Petunjuk:
a - Sebutkan semua hal yang termasuk sifat aterogenik menurut teks faktor risiko jantung koroner.
b - Perpanjang teks faktor risiko jantung koroner mulai dari kalimat terakhirnya.

Blok Teks:
__________
Faktor resiko yang berkaitan dengan penyakit jantung koroner dapat di golongkan secara
logis sebagai berikut:
1. Sifat pribadi Aterogenik.
Sifat aterogenik mencakup lipid darah, tekanan darah dan diabetes melitus. Faktor ini bersamasama berperan besar dalam menentuak kecepatan artero- genensis (Kaplan & Stamler, 1991).
2. Kebiasaan hidup atau faktor lingkungan yang tak di tentukan semaunya.
Gaya hidup yang mempredisposisi individu ke penyakit jantung koroner adalah diet yang terlalu
kaya dengan kalori, lemak jenuh, kolesterol, garam serta oleh kelambanan fisik, penambahan
berat badan yang tak terkendalikan, merokok sigaret dan penyalah gunaan alkohol (Kaplan &
Stamler, 1991).
3. Faktor resiko kecil dan lainnya
Karena faktor resiko yang di tetapkan akhir-akhir ini tidak tampak menjelaskan keseluruhan
perbedaan
dalam kematian karena penyakit jantung koroner, maka ada kecurigaan ada faktor resiko utama yang
tak
diketahui bernar-benar ada.
__________
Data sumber
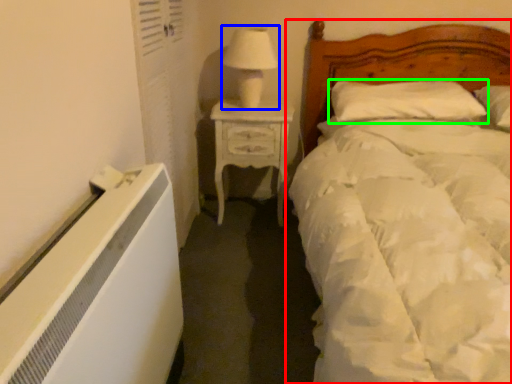
Question: Considering the real-world distances, which object is farthest from bed (highlighted by a red box)? table lamp (highlighted by a blue box) or pillow (highlighted by a green box)?

Choices:
 (A) table lamp
 (B) pillow

Answer: (A)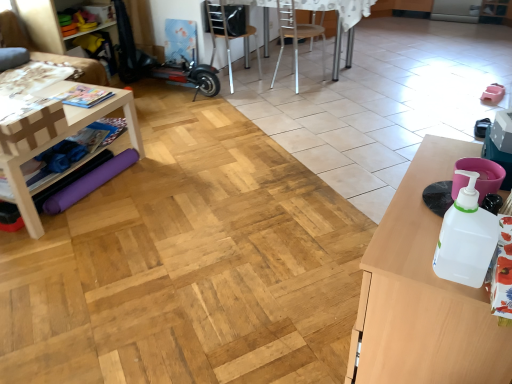
You are a GUI agent. You are given a task and a screenshot of the screen. Output one action in this format:
    pyautogui.click(x=<x>, y=<y>)
    Task: Click on the free space behind wooden table at right, which is the 2th table in left-to-right order
    The width and height of the screenshot is (512, 384).
    Given the screenshot: What is the action you would take?
    pyautogui.click(x=320, y=263)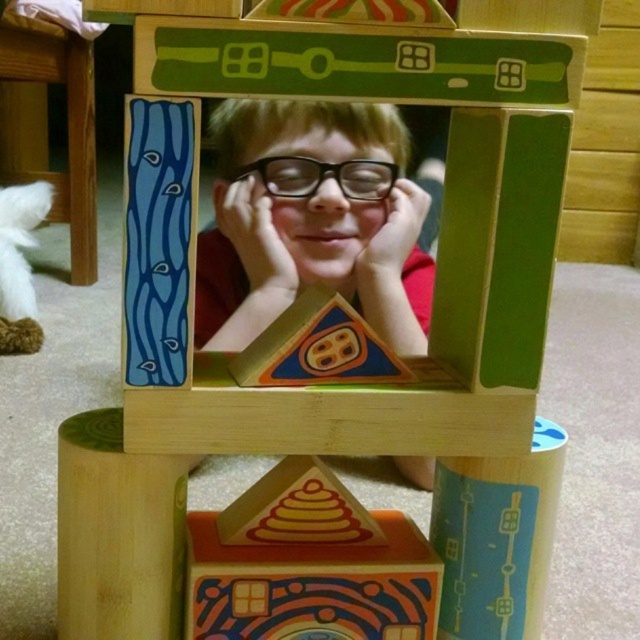
You are a toy designer trying to create a new accessory for the child in the scene. You need to know if the matte black glasses at center can fit on a stand designed for the wooden stool at lower left. Can they?

The matte black glasses at center has a width less than the wooden stool at lower left, so they can fit on the stand designed for the wooden stool at lower left.

You are a photographer trying to capture the child through the window frame. You notice the matte black glasses at center and the wooden stool at lower left in your viewfinder. Which object is closer to the camera?

The matte black glasses at center is closer to the camera because it is in front of the wooden stool at lower left.

You are a toy designer observing the scene. You need to decide which object, the matte black glasses at center or the wooden stool at lower left, requires a larger storage compartment in your new toy set. Which one do you choose?

The wooden stool at lower left requires a larger storage compartment because it is bigger than the matte black glasses at center.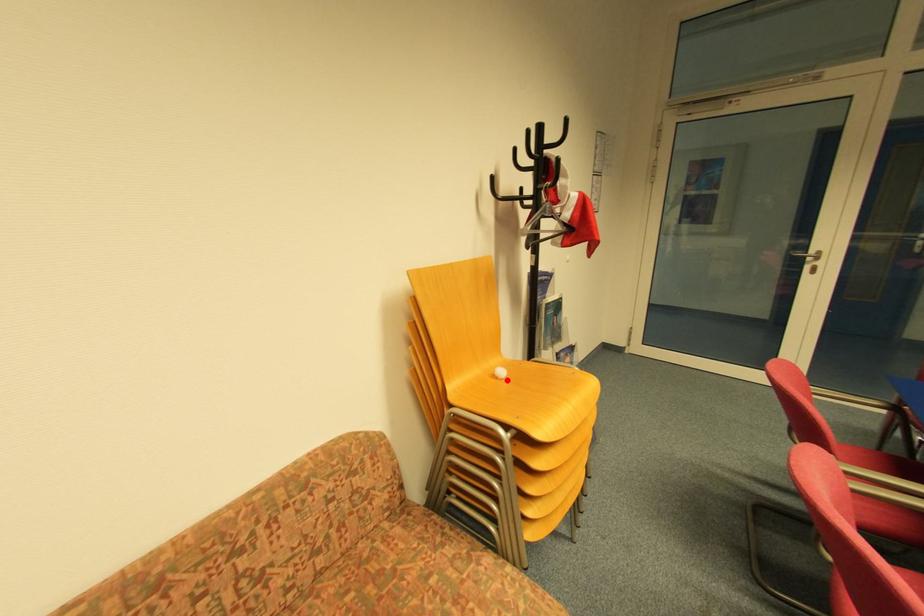
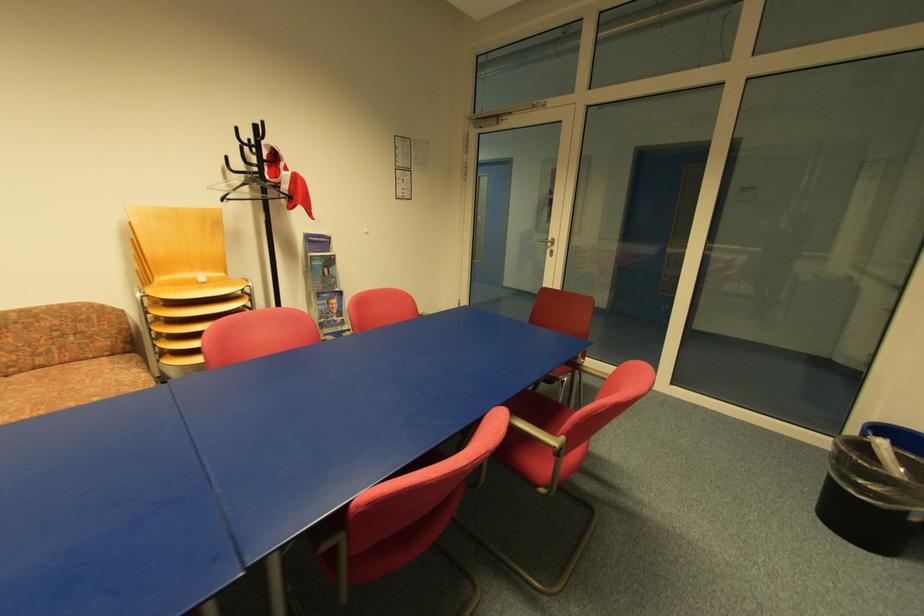
In the second image, find the point that corresponds to the highlighted location in the first image.

(207, 285)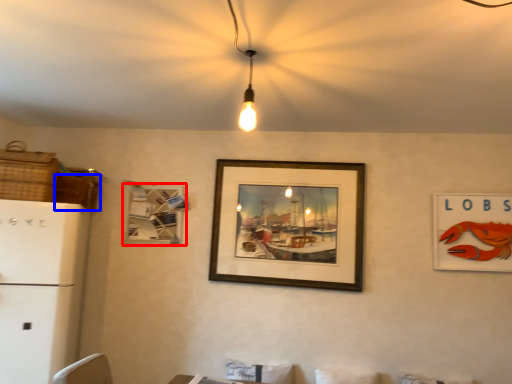
Question: Which point is further to the camera, picture frame (highlighted by a red box) or basket (highlighted by a blue box)?

Choices:
 (A) picture frame
 (B) basket

Answer: (A)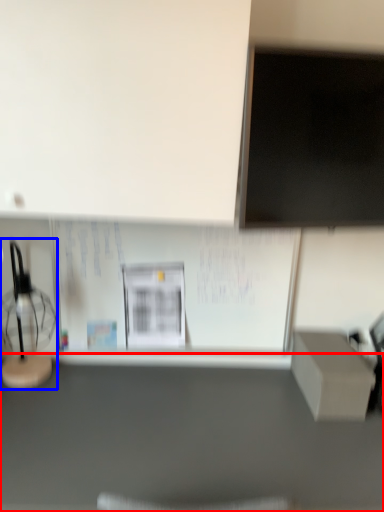
Question: Which object appears farthest to the camera in this image, furniture (highlighted by a red box) or table lamp (highlighted by a blue box)?

Choices:
 (A) furniture
 (B) table lamp

Answer: (B)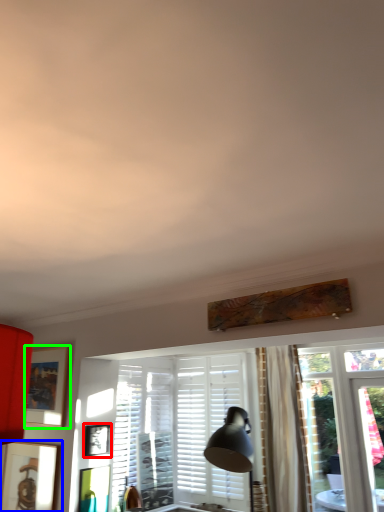
Question: Which object is positioned farthest from picture frame (highlighted by a red box)? Select from picture frame (highlighted by a blue box) and picture frame (highlighted by a green box).

Choices:
 (A) picture frame
 (B) picture frame

Answer: (A)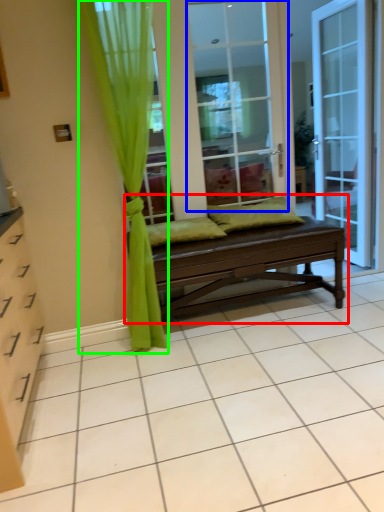
Question: Considering the real-world distances, which object is closest to studio couch (highlighted by a red box)? screen door (highlighted by a blue box) or curtain (highlighted by a green box).

Choices:
 (A) screen door
 (B) curtain

Answer: (B)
__________
Kunci Jawaban:
a - Lipid darah, tekanan darah, dan diabetes melitus.

b -
Berbagai faktor resiko yang ada antara lain kontrasepsi oral, kerentanan hospes, umur dan jenis
kelamin
(Kaplan & Stamler, 1991).

2.4.3 Patofisiologi
Penyakit jantung koroner dan micardiail infark merupakan respons iskemik dari
miokardium yang di sebabkan oleh penyempitan arteri koronaria secara permanen atau tidak
permanen. Oksigen di perlukan oleh sel-sel miokardial, untuk metabolisme aerob di mana
Adenosine Triphospate di bebaskan untuk energi jantung pada saat istirahat membutuhakn 70 %
oksigen. Banyaknya oksigen yang di perlukan untuk kerja jantung di sebut sebagai Myocardial
Oxygen Cunsumption (MVO2), yang dinyatakan oleh percepatan jantung, kontraksi miocardial
dan tekanan pada dinding jantung.
Jantung yang normal dapat dengan mudah menyesuaikan terhadap peningkatan tuntutan
tekanan oksigen dangan menambah percepatan dan kontraksi untuk menekan volume darah ke
sekat-sekat jantung. Pada jantung yang mengalami obstruksi aliran darah miocardial, suplai
darah tidak dapat mencukupi terhadap tuntutan yang terjadi. Keadaan adanya obstruksi letal
maupun sebagian dapat menyebabkan anoksia dan suatu kondisi menyerupai glikolisis aerobic
berupaya memenuhi kebutuhan oksigen.
Penimbunan asam laktat merupakan akibat dari glikolisis aerobik yang dapat sebagai
predisposisi terjadinya disritmia dan kegagalan jantung. Hipokromia dan asidosis laktat
mengganggu fungsi ventrikel. Kekuatan kontraksi menurun, gerakan dinding segmen iskemik
menjadi hipokinetik.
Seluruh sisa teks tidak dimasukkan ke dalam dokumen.